Could you please check the platform-side logs for this deployment/service and confirm what caused the restart or unavailability?
Specifically, can you check whether this was caused by:
- OOM killer or memory limit enforcement
- healthcheck failure
- container eviction or host-level issue
- proxy timeout
- deployment/runtime restart
- process receiving SIGTERM/SIGKILL
- any Railway infrastructure issue at that time
Could this warning cause unstable runtime behavior or restarts on Railway, or is it unrelated?
Please let us know what happened at the platform level during the incident and what you recommend changing on our side.
Thanks.
1 Replies
20 days ago
This thread has been marked as public for community involvement, as it does not contain any sensitive or personal information. Any further activity in this thread will be visible to everyone.
Status changed to Open Railway • 20 days ago
19 days ago
However, this issue is becoming critical for our production environment. The service instability is happening almost daily, and the behavior strongly suggests a platform/runtime-level problem rather than an application-level memory issue.
Additional observations from our side:
Memory usage was only around 3 GB during the incident, well below the available limit.

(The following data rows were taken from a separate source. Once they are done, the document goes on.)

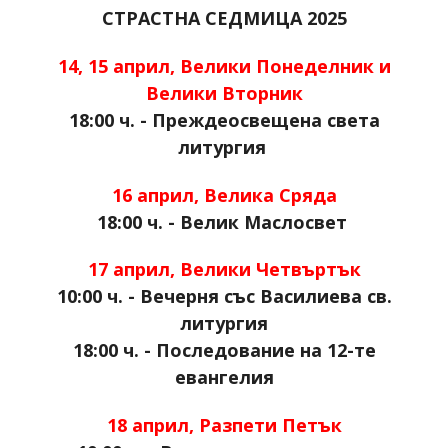
СТРАСТНА СЕДМИЦА 2025
14, 15 април, Велики Понеделник и
Велики Вторник
18:00 ч. - Преждеосвещена света
литургия
16 април, Велика Сряда
18:00 ч. - Велик Маслосвет
17 април, Велики Четвъртък
10:00 ч. - Вечерня със Василиева св.
литургия
18:00 ч. - Последование на 12-те
евангелия
18 април, Разпети Петък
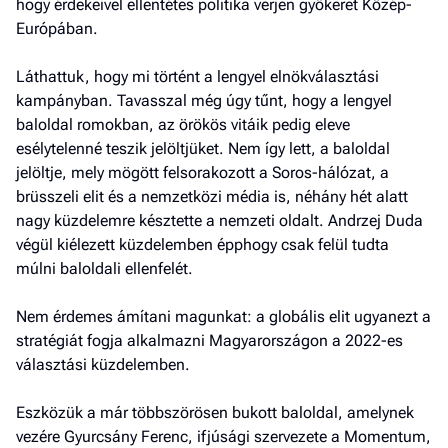
hogy érdekeivel ellentétes politika verjen gyökeret Közép-
Európában.
Láthattuk, hogy mi történt a lengyel elnökválasztási
kampányban. Tavasszal még úgy tűnt, hogy a lengyel
baloldal romokban, az örökös vitáik pedig eleve
esélytelenné teszik jelöltjüket. Nem így lett, a baloldal
jelöltje, mely mögött felsorakozott a Soros-hálózat, a
brüsszeli elit és a nemzetközi média is, néhány hét alatt
nagy küzdelemre késztette a nemzeti oldalt. Andrzej Duda
végül kiélezett küzdelemben épphogy csak felül tudta
múlni baloldali ellenfelét.
Nem érdemes ámítani magunkat: a globális elit ugyanezt a
stratégiát fogja alkalmazni Magyarországon a 2022-es
választási küzdelemben.
Eszközük a már többszörösen bukott baloldal, amelynek
vezére Gyurcsány Ferenc, ifjúsági szervezete a Momentum,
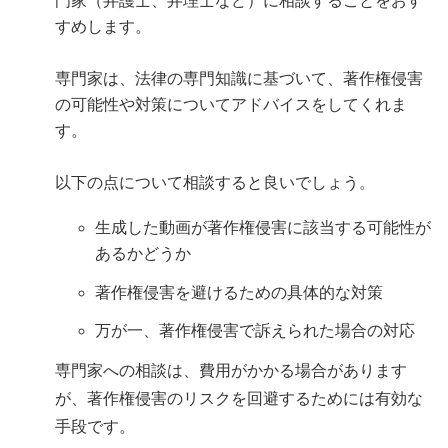
門家（弁護士、弁理士など）に相談することをおす
すめします。
専門家は、法律の専門知識に基づいて、著作権侵害
の可能性や対策についてアドバイスをしてくれま
す。
以下の点について相談すると良いでしょう。
生成した動画が著作権侵害に該当する可能性が
あるかどうか
著作権侵害を避けるための具体的な対策
万が一、著作権侵害で訴えられた場合の対応
専門家への相談は、費用がかかる場合があります
が、著作権侵害のリスクを回避するためには有効な
手段です。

The application suddenly became unavailable and started returning 502 errors.
The logs show the process receiving SIGTERM unexpectedly during next start.
We are not seeing evidence of memory exhaustion before the restart.

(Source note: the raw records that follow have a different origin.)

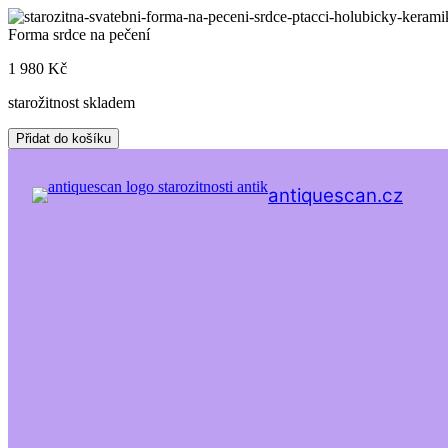
Skip
to
Forma srdce na pečení
content
1 980
Kč
starožitnost skladem
Forma
Přidat do košíku
srdce
na
pečení
antiquescan.cz
množství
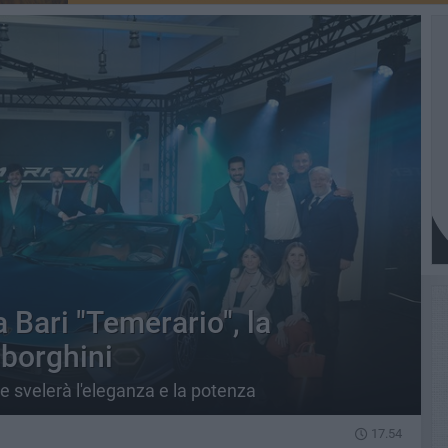
a Bari "Temerario", la
borghini
e svelerà l'eleganza e la potenza
17.54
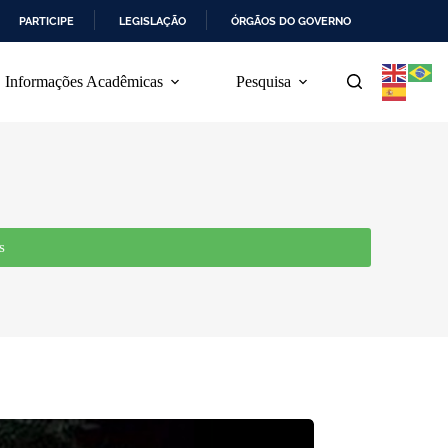
PARTICIPE
LEGISLAÇÃO
ÓRGÃOS DO GOVERNO
Informações Acadêmicas
Pesquisa
s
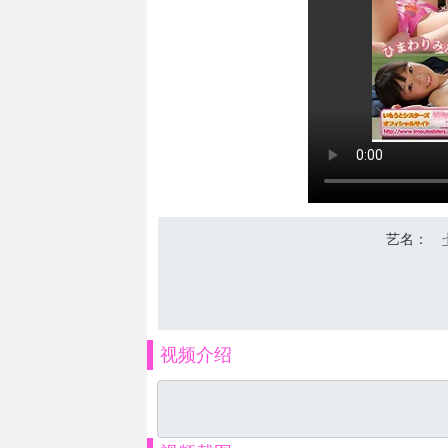
艺名
：
视频介绍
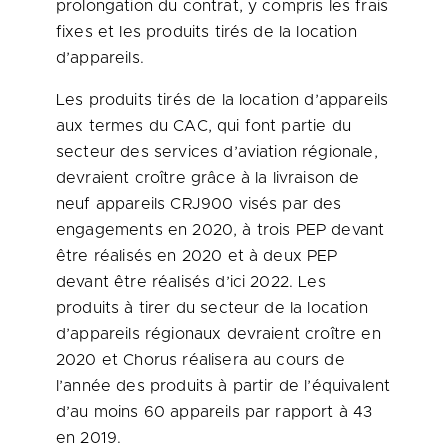
prolongation du contrat, y compris les frais
fixes et les produits tirés de la location
d’appareils.
Les produits tirés de la location d’appareils
aux termes du CAC, qui font partie du
secteur des services d’aviation régionale,
devraient croître grâce à la livraison de
neuf appareils CRJ900 visés par des
engagements en 2020, à trois PEP devant
être réalisés en
2020 et
à deux PEP
devant être réalisés d’ici 2022. Les
produits à tirer du secteur de la location
d’appareils régionaux devraient croître en
2020 et
Chorus réalisera au cours de
l’année des produits à partir de l’équivalent
d’au moins 60 appareils par rapport à 43
en 2019.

Response time spikes reached 30 seconds before the failure.
Request error rate suddenly increased to over 22%.
Redeploys sometimes do not start correctly after commits from GitHub.
At this point, we need Railway to confirm whether this was caused by:
host/node instability
container eviction
internal platform restart
healthcheck termination
proxy/network timeout
infrastructure balancing issue
runtime orchestration problem
We would also like clarification on whether Railway is automatically restarting or recycling containers due to platform-side conditions even when memory usage remains stable.
This level of instability is severely impacting our production operations, deployments, and customer experience. If this continues without a proper resolution or mitigation plan, we will unfortunately need to evaluate alternative infrastructure providers.
Additionally, considering the recurring downtime and deployment failures, we request service credits/compensation for the disruption caused.
Please escalate this case to the infrastructure/platform engineering team and provide detailed root-cause analysis.
Thank you.